DESCRIPTION OF THE TASK: Some lines in the listing may contain the word "Коровиной". Say how many, with the number alone.

DATA PROVIDED:

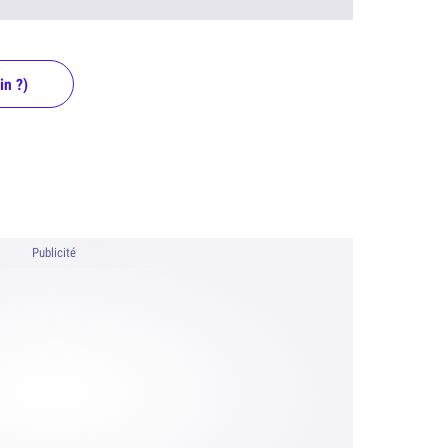
in ?)
Publicité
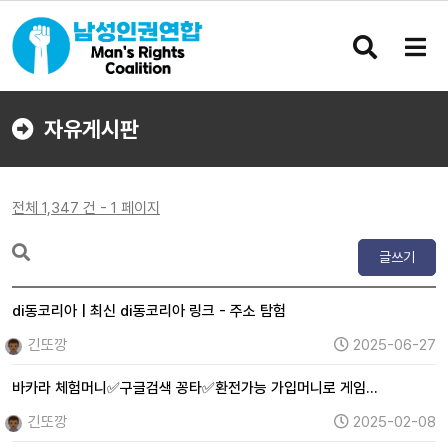
검
메
색
뉴
버
버
튼
튼
자유게시판
전체 1,347 건 - 1 페이지
글쓰기
di동코리아 | 최신 di동코리아 링크 - 주소 탐험
긴또깡
2025-06-27
바카라 체험머니✅구글검색 꽁타✅환전가능 가입머니로 게임…
긴또깡
2025-02-08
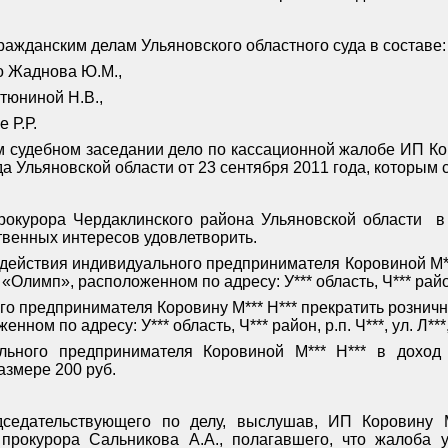
ражданским делам Ульяновского областного суда в составе:
о Жаднова Ю.М.,
тюниной Н.В.,
 Р.Р.
м судебном заседании дело по кассационной жалобе ИП Ко
а Ульяновской области от 23 сентября 2011 года, которым 
рокурора Чердаклинского района Ульяновской области
в
ственных интересов удовлетворить.
действия индивидуального предпринимателя Коровиной М**
«Олимп», расположенном по адресу: У*** область, Ч*** район, р
го предпринимателя Коровину М*** Н*** прекратить рознич
ном по адресу: У*** область, Ч*** район, р.п. Ч***, ул. Л***
льного предпринимателя Коровиной М*** Н*** в дохо
азмере 200 руб.
дседательствующего по делу, выслушав, ИП Коровину 
прокурора Сальникова А.А., полагавшего, что жалоба у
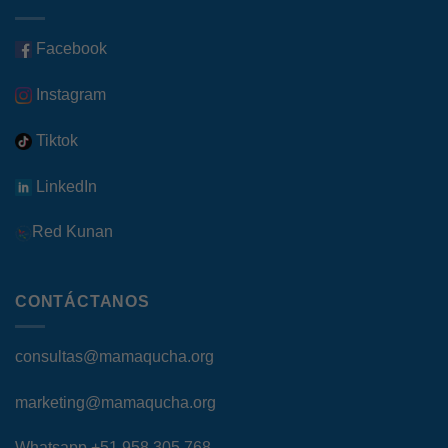
Facebook
Instagram
Tiktok
LinkedIn
Red Kunan
CONTÁCTANOS
consultas@mamaqucha.org
marketing@mamaqucha.org
Whatsapp
+51 958 305 768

ANSWER AREA: 2